▸ **Problem to solve**
Please copy the rows below word for word, leaving out the pictures.
** start of Exercise data **
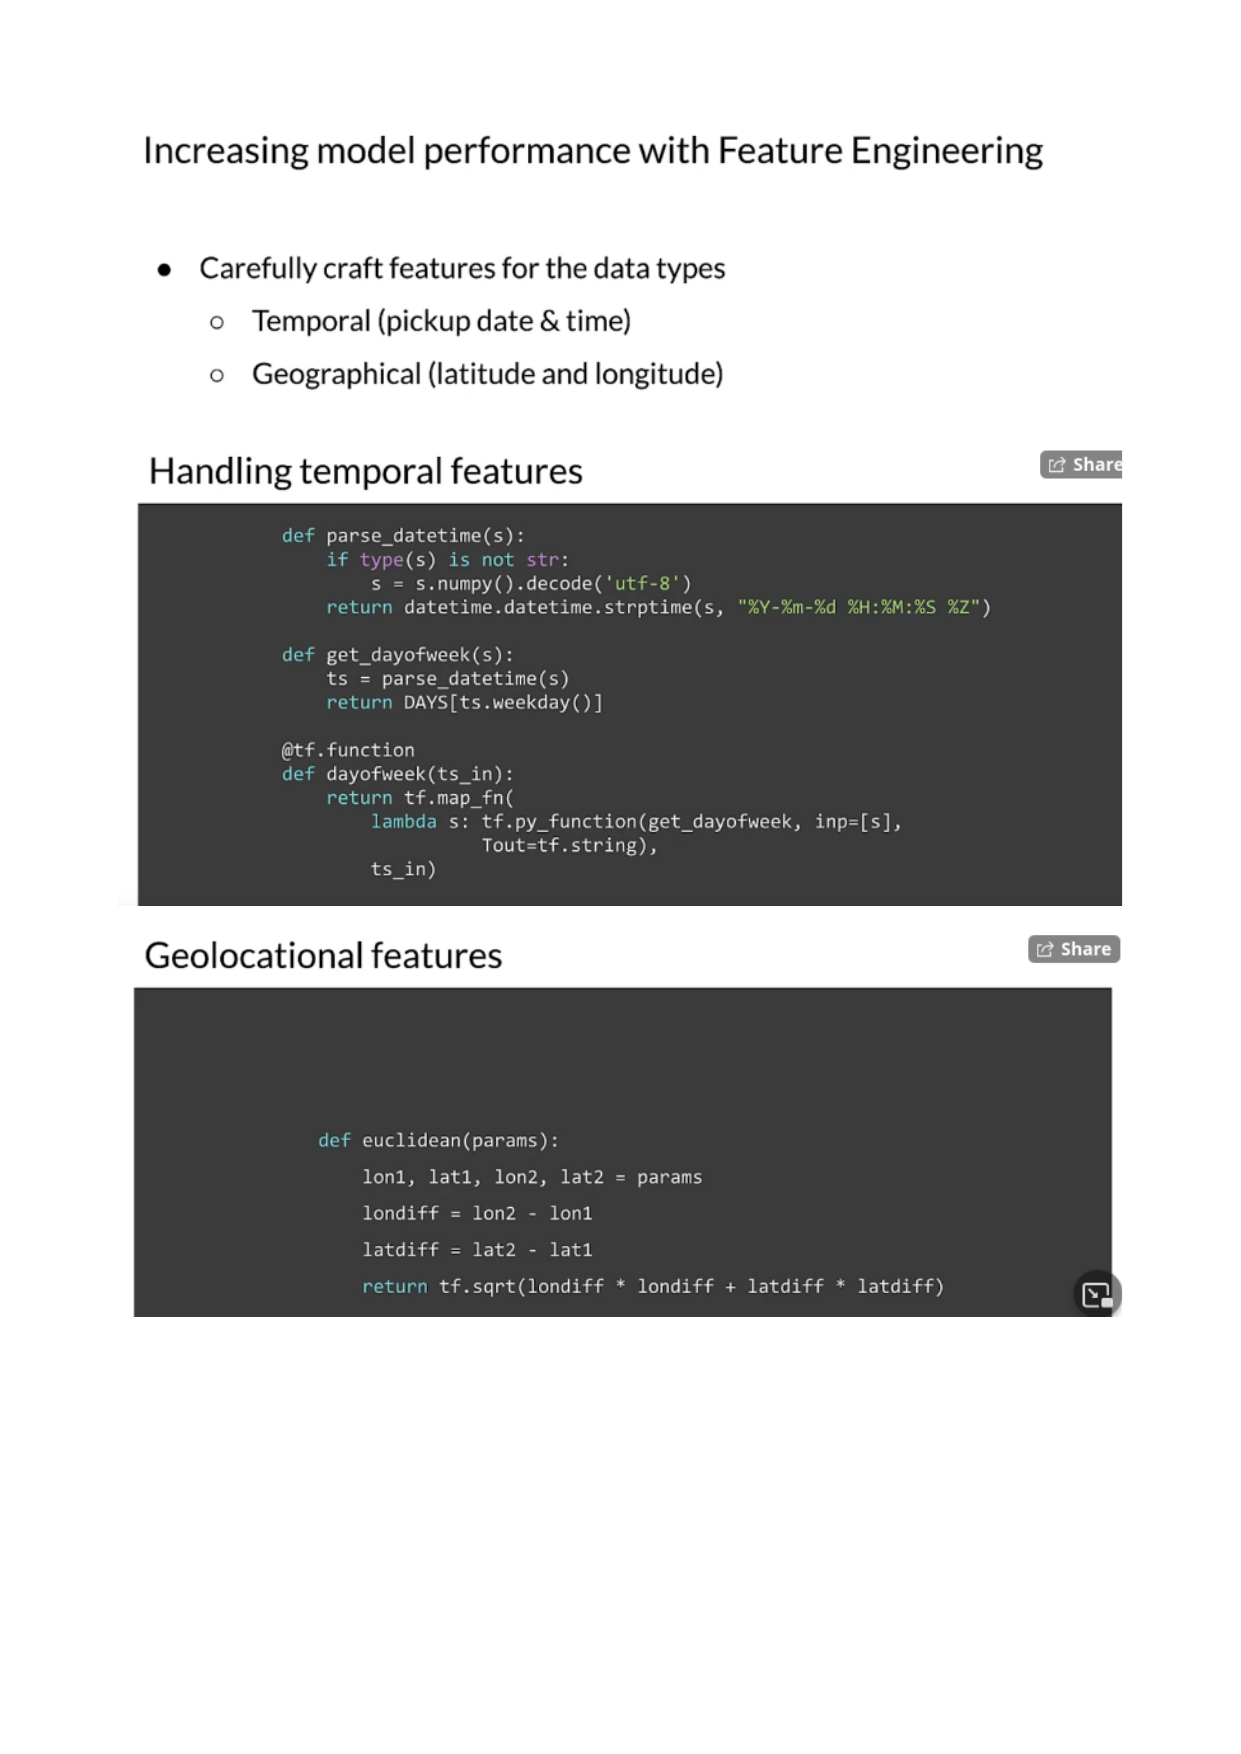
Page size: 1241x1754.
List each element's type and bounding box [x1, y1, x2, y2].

picture [118, 118, 1123, 415]
picture [118, 934, 1123, 1317]
picture [118, 443, 1123, 906]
** end of Exercise data **
▸ **Written solution**
Page size: 1241x1754.
List each element's type and bounding box [x1, y1, x2, y2].

picture [118, 118, 1123, 415]
picture [118, 934, 1123, 1317]
picture [118, 443, 1123, 906]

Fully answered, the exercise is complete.